++++ Task material

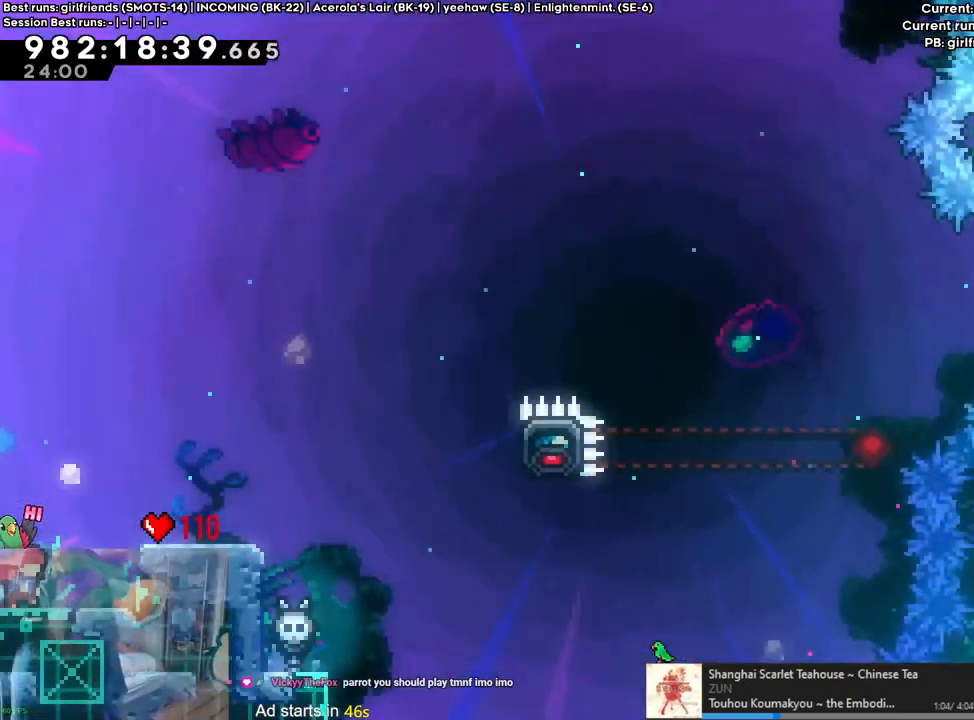
{"buttons": [], "left_stick": "up", "right_stick": "center", "events": [[417, "left_stick", "up"]]}
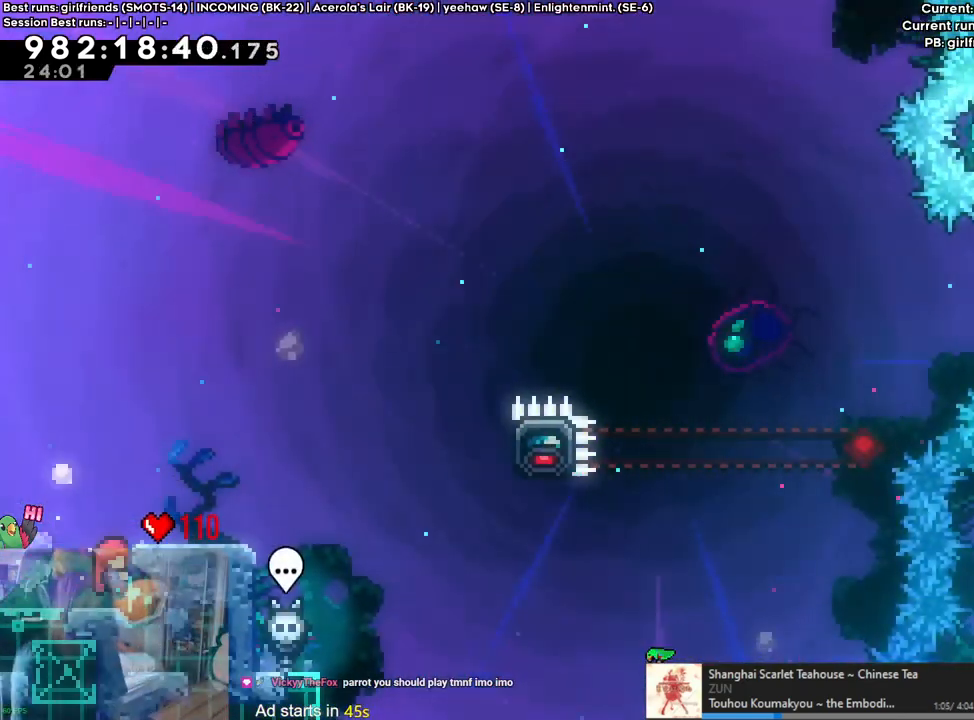
{"buttons": ["Y"], "left_stick": "right", "right_stick": "center", "events": [[250, "left_stick", "center"], [400, "left_stick", "right"], [450, "Y", "down"]]}
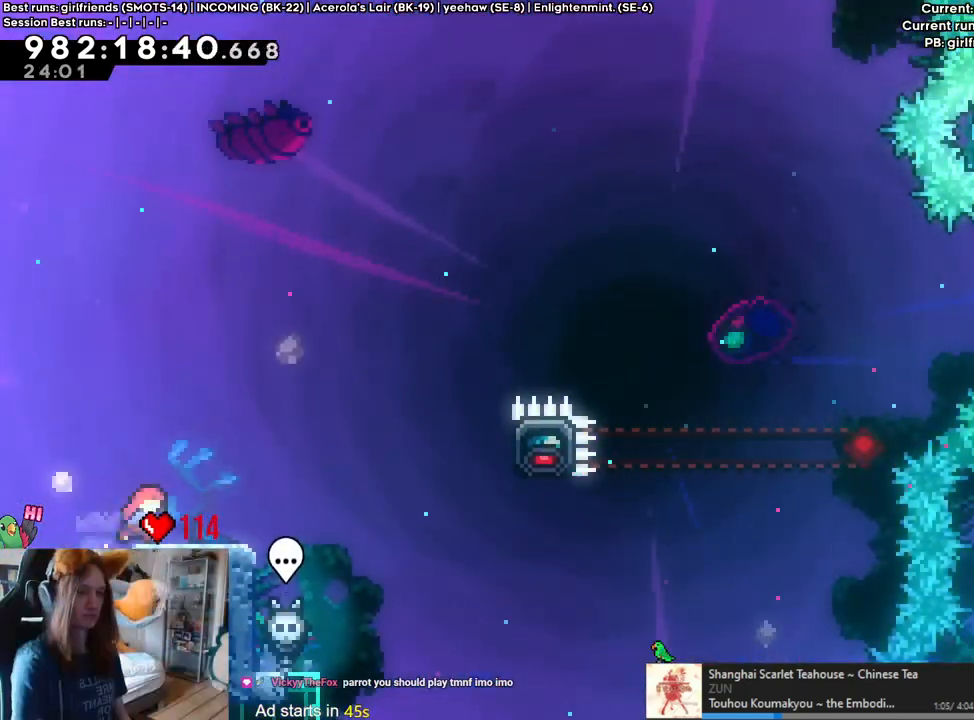
{"buttons": [], "left_stick": "up", "right_stick": "center", "events": [[67, "Y", "up"], [167, "B", "down"], [267, "B", "up"], [500, "left_stick", "up"]]}
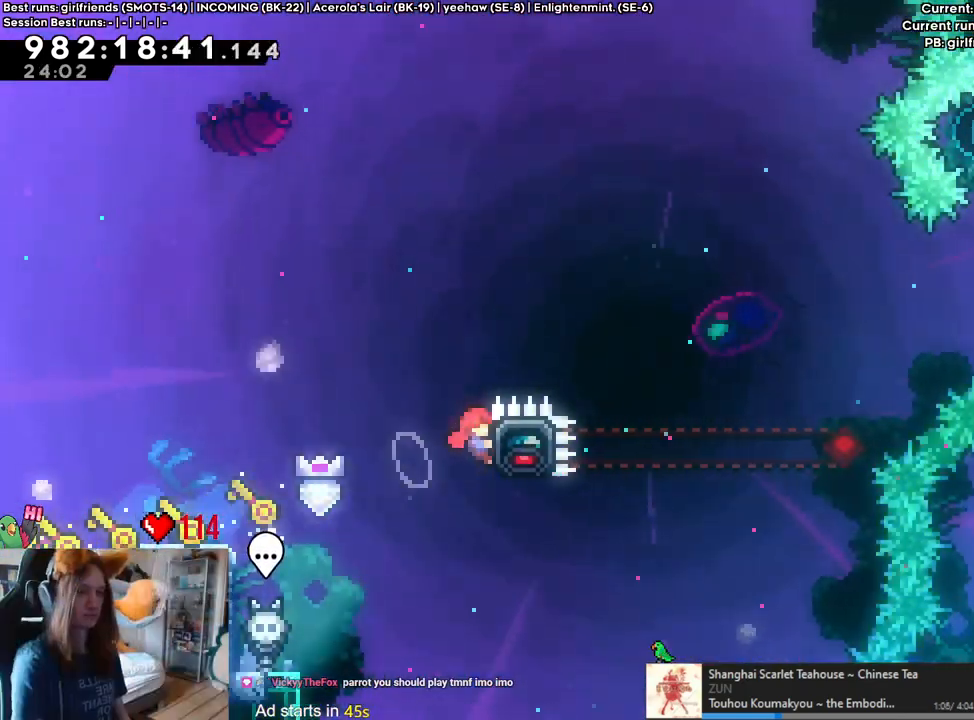
{"buttons": [], "left_stick": "center", "right_stick": "center", "events": [[367, "left_stick", "center"]]}
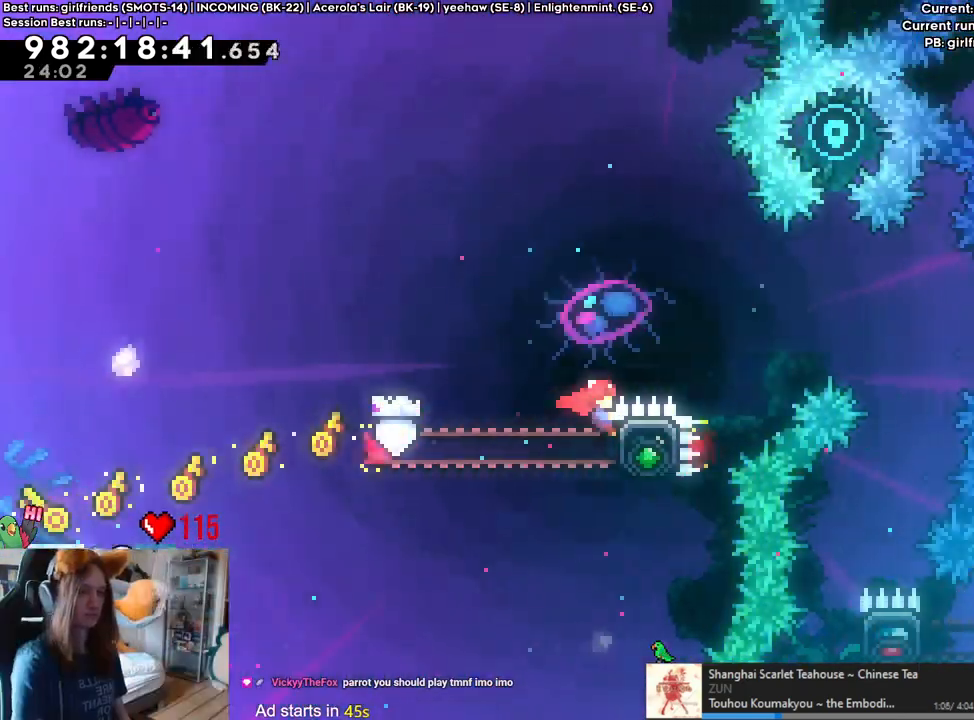
{"buttons": ["B"], "left_stick": "center", "right_stick": "center", "events": [[233, "B", "down"]]}
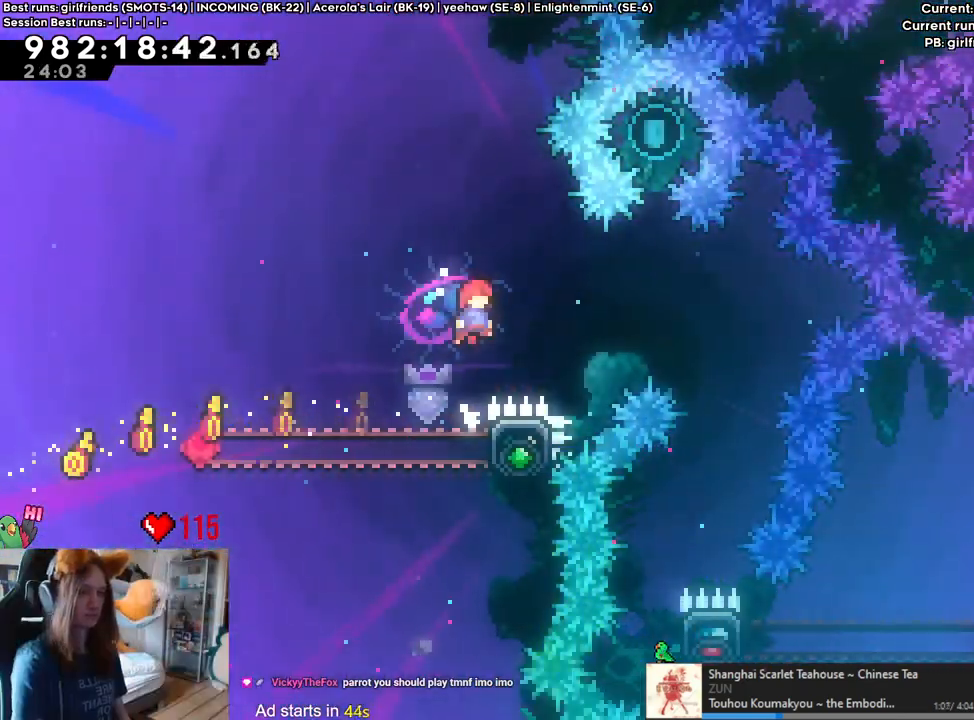
{"buttons": ["B"], "left_stick": "left", "right_stick": "center", "events": [[67, "Y", "down"], [183, "Y", "up"], [350, "left_stick", "left"]]}
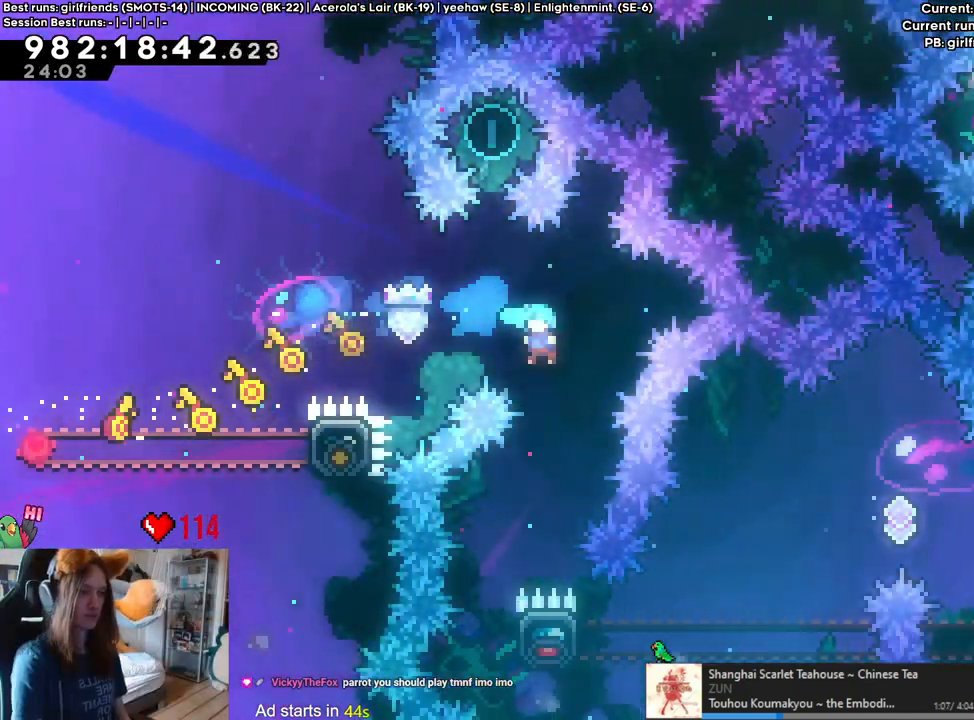
{"buttons": ["B"], "left_stick": "right", "right_stick": "center", "events": [[250, "left_stick", "right"]]}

++++++++

[Aim of the task] A word-for-word copy of the records above is needed, pictures excluded.

[Response box]
{"buttons": [], "left_stick": "up", "right_stick": "center", "events": [[417, "left_stick", "up"]]}
{"buttons": ["Y"], "left_stick": "right", "right_stick": "center", "events": [[250, "left_stick", "center"], [400, "left_stick", "right"], [450, "Y", "down"]]}
{"buttons": [], "left_stick": "up", "right_stick": "center", "events": [[67, "Y", "up"], [167, "B", "down"], [267, "B", "up"], [500, "left_stick", "up"]]}
{"buttons": [], "left_stick": "center", "right_stick": "center", "events": [[367, "left_stick", "center"]]}
{"buttons": ["B"], "left_stick": "center", "right_stick": "center", "events": [[233, "B", "down"]]}
{"buttons": ["B"], "left_stick": "left", "right_stick": "center", "events": [[67, "Y", "down"], [183, "Y", "up"], [350, "left_stick", "left"]]}
{"buttons": ["B"], "left_stick": "right", "right_stick": "center", "events": [[250, "left_stick", "right"]]}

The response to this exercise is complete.